* What to do
**A)** Using the Northwestern basketball post below, answer each question on its own line, marked as the questions are:
(i) What was the final score of Northwestern's game against Ohio State?
(ii) How many points did Kevin Coble score?
(iii) By what score did Penn State beat the Illini?
**B)** Decide whether each statement agrees with the Northwestern basketball post below. Answer yes or no, and quote the deciding words from the post.
(i) Northwestern's losing streak against Ohio State had lasted 17 games.
(ii) Kevin Coble hit the winning shot with three seconds left.
(iii) The Big Ten Network described the Penn State–Illinois game as a defensive struggle.

* Text section
——

Wednesday, February 18, 2009

Finally

Northwestern finally won a close home game, beating Ohio State 72-69, ending a 17-game losing streak against the Buckeyes, and keeping hope alive for the post-season. The game looked like it would end again in heartbreak since the 'Cats continued to struggle against pressure defenses in late games, but Shurna managed to hit the dagger with three seconds left. Kevin Coble led the 'Cats with 26 points, 4 boards, and total world terror engulfment.

Big Ten teams beware, the Mantis has been unleashed
and this Kevin Coble should have the nickname
"Mantis" running joke is showing no signs of relenting.
He's tall! He's spindly! He scores a bunch of points and
according to the trailer for this movie, the stern-voiced
scientist character played by one of those grave-looking
characterless 1950s actors who played either scientists
or ineffectual army commanders who keep ordering
their men to fire at the monster with conventional
weapons, in all of Mother Nature there is no creature
more deadly nor voracious [head nod] than the praying
mantis, so there's clearly a basketball link somewhere
in there and all of this makes an enormous amount of
sense.


AN AFFRONT TO BASKETBALL

Elsewhere in the Big Ten and continuing the theme of the unleashing of prehistoric terror, Penn State upended the Illini by the score of 38-33. The Big Ten Network characterizes it as a "defensive struggle" instead of a gross insult that would surely cause James Naismith to recoil in horror at what had happened to his beloved game, although in fairness he would probably also recoil in horror that basketball was no longer a lawn sport for matronly women.

——

* Given data
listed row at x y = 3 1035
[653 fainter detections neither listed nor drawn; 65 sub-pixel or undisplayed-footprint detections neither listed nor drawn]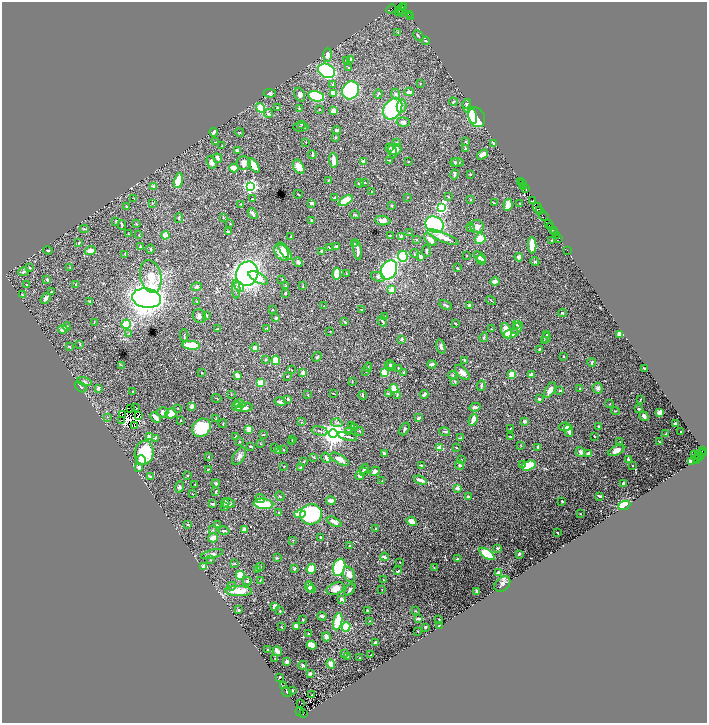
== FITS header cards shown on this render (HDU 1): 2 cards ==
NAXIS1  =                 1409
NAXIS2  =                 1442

——

* Results
**A)**
(i) 72-69
(ii) 26
(iii) 38-33

**B)**
(i) Yes: "ending a 17-game losing streak against the Buckeyes"
(ii) No: "but Shurna managed to hit the dagger with three seconds left"
(iii) Yes: "The Big Ten Network characterizes it as a "defensive struggle""